Text: Begin

Improving E-commerce Search with Category-Aligned Retrieval

Abstract

Traditional e-commerce search systems often struggle with the semantic gap between user queries and product catalogs. In this paper, we propose a Category-Aligned Retrieval System (CARS) that improves search relevance by first predicting the product category from a user's query and then boosting products within that category. We introduce a novel method for creating "Trainable Category Prototypes" from query embeddings. We evaluate this method with two models: a lightweight all-MiniLM-L6-v2 and OpenAI's text-embedding-ada-002. Our offline evaluation shows this method is highly effective, with the OpenAI model increasing Top-3 category prediction accuracy from a zero-shot baseline of 43.8% to 83.2% after training. The end-to-end simulation, however, highlights the limitations of blindly applying category boosts in a complex retrieval pipeline: while accuracy is high, naive integration can negatively affect search relevance metrics such as nDCG@10. We argue that this is partly due to dataset-specific ambiguities (e.g., polysemous queries in the Amazon ESCI corpus) and partly due to the sensitivity of retrieval systems to over-constraining filters. Crucially, these results do not diminish the value of the approach; rather, they emphasize the need for confidence-aware and adaptive integration strategies.

Text: End
Raw data: Begin

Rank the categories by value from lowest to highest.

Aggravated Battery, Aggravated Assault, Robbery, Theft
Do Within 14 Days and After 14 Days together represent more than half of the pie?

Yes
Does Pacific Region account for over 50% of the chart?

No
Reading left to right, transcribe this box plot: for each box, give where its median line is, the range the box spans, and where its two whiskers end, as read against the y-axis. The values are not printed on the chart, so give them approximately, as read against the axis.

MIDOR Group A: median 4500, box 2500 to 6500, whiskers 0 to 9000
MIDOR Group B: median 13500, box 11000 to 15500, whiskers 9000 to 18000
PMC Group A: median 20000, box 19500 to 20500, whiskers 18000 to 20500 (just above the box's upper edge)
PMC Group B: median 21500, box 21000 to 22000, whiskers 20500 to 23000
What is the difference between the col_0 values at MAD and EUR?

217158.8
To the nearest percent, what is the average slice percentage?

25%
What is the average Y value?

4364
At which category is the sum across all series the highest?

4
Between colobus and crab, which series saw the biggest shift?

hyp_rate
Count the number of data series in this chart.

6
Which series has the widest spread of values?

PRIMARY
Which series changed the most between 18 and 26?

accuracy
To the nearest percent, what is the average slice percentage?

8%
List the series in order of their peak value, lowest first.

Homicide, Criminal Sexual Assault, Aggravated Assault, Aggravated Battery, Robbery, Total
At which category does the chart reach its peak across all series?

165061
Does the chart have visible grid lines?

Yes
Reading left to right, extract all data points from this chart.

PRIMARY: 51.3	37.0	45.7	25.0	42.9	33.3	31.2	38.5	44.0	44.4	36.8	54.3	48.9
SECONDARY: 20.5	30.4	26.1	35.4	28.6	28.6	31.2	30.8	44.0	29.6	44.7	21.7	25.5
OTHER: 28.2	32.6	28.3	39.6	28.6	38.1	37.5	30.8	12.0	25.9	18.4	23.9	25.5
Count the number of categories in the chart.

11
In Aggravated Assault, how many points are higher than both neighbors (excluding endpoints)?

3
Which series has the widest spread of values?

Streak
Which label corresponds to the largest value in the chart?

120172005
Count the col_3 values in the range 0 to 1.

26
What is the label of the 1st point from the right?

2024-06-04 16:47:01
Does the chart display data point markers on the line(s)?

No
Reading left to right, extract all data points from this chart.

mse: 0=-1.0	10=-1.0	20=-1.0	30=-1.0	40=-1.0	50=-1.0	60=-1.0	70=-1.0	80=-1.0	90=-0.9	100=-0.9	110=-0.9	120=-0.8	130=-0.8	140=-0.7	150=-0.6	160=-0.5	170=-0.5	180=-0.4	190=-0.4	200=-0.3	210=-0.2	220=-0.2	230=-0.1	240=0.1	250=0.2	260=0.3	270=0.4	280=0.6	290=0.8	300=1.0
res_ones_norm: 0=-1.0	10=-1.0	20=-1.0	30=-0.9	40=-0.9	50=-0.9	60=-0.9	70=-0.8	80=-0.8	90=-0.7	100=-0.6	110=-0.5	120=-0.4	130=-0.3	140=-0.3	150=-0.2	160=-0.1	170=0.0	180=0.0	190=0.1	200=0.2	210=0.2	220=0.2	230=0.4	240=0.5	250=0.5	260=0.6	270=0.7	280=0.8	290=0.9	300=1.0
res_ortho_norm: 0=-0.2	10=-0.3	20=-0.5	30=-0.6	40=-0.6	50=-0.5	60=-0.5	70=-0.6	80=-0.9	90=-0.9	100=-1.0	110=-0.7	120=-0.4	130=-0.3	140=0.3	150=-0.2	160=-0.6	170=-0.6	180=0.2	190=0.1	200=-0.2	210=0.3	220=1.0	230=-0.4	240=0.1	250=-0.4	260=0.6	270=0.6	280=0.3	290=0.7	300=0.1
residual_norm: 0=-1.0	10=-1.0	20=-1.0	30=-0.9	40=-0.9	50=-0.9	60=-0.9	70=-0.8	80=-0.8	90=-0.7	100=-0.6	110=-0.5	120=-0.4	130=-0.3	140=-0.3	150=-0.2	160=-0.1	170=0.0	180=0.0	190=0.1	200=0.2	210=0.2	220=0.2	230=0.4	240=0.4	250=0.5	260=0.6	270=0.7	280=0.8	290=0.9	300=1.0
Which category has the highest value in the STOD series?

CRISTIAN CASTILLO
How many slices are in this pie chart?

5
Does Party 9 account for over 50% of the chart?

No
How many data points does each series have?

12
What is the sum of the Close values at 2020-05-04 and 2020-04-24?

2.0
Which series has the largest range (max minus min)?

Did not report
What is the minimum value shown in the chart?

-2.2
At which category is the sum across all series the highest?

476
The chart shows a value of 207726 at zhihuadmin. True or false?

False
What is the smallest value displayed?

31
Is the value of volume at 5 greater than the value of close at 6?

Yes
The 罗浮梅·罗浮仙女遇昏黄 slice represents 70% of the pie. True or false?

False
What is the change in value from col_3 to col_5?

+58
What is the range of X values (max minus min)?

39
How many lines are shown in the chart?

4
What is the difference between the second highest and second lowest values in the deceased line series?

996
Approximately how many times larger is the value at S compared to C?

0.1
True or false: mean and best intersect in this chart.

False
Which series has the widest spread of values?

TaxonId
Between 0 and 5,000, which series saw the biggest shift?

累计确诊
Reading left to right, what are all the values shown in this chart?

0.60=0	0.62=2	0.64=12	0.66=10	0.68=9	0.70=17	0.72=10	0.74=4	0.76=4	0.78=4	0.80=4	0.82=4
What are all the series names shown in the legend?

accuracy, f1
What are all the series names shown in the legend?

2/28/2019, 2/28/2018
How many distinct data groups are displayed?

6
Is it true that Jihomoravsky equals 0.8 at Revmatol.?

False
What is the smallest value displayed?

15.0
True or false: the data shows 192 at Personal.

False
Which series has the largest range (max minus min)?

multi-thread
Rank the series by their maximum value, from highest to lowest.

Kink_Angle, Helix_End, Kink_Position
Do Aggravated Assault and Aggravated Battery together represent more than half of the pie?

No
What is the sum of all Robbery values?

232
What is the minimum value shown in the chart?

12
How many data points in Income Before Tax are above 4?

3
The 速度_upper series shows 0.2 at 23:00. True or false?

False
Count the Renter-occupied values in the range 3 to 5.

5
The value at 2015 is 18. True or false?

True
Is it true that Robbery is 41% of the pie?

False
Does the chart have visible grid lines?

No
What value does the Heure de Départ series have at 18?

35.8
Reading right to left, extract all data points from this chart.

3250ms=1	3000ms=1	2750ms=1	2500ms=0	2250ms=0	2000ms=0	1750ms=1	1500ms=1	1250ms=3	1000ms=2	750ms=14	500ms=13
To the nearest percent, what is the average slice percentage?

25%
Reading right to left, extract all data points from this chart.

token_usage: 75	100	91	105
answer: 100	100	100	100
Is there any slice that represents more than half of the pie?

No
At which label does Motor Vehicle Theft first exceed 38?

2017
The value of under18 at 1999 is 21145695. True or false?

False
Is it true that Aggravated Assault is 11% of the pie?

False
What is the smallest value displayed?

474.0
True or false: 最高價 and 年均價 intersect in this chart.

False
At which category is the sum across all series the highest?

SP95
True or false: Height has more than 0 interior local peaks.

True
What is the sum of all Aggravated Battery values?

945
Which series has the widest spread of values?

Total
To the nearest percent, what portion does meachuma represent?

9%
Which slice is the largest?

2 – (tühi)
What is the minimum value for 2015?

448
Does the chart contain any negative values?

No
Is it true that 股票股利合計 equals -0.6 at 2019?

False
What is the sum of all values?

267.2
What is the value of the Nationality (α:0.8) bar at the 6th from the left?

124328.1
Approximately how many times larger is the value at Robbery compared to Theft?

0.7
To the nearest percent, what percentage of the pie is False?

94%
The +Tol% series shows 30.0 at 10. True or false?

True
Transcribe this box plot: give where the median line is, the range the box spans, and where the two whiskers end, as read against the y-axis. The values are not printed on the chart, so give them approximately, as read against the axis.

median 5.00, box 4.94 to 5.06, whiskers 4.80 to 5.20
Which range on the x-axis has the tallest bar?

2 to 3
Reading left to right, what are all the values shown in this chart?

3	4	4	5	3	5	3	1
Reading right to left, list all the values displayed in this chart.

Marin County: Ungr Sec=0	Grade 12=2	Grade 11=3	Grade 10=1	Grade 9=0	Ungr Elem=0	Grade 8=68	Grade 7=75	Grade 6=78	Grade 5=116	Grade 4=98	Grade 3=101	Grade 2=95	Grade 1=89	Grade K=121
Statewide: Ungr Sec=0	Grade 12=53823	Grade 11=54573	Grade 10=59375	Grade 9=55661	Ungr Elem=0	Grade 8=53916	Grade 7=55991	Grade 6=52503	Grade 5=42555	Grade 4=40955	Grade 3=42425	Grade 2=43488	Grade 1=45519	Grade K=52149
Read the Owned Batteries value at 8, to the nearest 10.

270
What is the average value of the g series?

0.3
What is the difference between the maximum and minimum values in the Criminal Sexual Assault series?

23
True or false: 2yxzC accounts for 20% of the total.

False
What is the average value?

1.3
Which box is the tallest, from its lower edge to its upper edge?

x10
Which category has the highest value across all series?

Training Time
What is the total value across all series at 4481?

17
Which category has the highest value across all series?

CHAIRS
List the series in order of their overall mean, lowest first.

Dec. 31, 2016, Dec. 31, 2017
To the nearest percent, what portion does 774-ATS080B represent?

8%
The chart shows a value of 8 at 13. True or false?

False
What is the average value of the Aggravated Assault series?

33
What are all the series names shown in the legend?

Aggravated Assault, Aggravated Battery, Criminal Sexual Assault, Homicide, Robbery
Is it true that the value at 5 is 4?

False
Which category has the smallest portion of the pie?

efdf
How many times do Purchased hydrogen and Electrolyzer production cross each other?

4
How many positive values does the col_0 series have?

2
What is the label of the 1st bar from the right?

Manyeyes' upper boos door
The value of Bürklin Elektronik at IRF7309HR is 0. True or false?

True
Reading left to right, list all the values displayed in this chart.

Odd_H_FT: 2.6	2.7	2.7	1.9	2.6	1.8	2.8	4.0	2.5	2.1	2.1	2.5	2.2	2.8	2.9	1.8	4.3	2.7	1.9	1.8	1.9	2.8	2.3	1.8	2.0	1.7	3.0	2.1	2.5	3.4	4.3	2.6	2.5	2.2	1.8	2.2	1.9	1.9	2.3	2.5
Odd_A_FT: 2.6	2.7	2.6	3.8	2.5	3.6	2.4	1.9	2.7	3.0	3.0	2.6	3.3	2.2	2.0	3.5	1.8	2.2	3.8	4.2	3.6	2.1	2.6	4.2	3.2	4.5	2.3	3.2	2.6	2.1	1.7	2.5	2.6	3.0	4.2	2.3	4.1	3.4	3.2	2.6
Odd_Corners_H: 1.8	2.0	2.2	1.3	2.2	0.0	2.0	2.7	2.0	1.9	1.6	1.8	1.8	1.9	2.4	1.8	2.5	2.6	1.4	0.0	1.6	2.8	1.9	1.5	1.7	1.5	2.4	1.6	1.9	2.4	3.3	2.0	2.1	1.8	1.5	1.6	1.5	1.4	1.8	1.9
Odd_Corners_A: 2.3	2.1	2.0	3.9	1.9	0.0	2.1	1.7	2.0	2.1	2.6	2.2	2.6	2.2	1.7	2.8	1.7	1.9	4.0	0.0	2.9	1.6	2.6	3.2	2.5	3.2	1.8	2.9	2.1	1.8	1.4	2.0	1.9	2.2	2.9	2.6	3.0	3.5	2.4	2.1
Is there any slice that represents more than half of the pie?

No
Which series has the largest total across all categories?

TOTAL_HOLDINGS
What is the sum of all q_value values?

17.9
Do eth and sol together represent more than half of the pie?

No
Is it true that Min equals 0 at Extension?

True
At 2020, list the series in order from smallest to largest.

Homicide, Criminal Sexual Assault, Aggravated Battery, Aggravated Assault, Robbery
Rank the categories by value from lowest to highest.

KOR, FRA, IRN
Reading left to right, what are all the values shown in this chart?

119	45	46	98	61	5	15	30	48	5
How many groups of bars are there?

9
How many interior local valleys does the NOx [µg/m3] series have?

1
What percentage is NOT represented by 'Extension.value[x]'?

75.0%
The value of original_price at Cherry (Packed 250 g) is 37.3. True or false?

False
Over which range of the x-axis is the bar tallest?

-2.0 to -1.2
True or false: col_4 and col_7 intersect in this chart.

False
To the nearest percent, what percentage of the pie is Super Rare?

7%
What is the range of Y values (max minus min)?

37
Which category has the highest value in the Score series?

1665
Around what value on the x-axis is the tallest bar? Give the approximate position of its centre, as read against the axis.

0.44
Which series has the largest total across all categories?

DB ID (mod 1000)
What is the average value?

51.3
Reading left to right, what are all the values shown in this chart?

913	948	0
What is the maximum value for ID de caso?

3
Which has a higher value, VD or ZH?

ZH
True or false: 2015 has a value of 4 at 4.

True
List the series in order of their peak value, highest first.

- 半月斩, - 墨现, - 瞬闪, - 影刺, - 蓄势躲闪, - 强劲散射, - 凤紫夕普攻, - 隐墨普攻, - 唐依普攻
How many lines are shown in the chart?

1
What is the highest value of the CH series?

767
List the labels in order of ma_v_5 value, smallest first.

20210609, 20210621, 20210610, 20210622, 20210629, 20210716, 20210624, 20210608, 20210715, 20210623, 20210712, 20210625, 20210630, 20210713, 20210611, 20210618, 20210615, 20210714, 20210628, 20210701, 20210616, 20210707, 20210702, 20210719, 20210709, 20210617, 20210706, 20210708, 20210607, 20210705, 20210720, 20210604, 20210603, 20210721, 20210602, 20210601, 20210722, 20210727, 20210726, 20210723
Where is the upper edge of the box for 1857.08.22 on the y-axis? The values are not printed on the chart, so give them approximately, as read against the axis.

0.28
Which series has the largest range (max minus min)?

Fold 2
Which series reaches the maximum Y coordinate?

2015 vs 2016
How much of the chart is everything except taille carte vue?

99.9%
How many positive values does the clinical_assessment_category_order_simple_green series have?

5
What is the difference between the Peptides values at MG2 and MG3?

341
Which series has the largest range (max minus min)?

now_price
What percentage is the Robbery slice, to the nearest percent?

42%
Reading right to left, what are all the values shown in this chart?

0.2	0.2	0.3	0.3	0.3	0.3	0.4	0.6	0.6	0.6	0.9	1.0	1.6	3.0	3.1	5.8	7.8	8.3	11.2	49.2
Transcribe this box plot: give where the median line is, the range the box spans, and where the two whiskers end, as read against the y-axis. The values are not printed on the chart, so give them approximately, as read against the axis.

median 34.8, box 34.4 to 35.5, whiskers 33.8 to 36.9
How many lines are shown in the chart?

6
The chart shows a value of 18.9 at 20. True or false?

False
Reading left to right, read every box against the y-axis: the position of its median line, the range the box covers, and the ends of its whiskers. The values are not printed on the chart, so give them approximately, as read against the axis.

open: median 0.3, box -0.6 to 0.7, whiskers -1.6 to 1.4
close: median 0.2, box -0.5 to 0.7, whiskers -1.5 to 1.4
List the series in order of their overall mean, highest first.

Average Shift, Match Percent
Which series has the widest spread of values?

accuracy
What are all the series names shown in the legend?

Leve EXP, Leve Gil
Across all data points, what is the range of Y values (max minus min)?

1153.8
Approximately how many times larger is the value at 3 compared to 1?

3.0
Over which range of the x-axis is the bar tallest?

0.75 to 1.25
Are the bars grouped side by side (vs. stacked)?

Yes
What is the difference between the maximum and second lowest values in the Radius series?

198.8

Raw data: End

In the abstract, what Top-3 category prediction accuracy did the OpenAI model reach after training?

83.2%, up from a zero-shot baseline of 43.8%.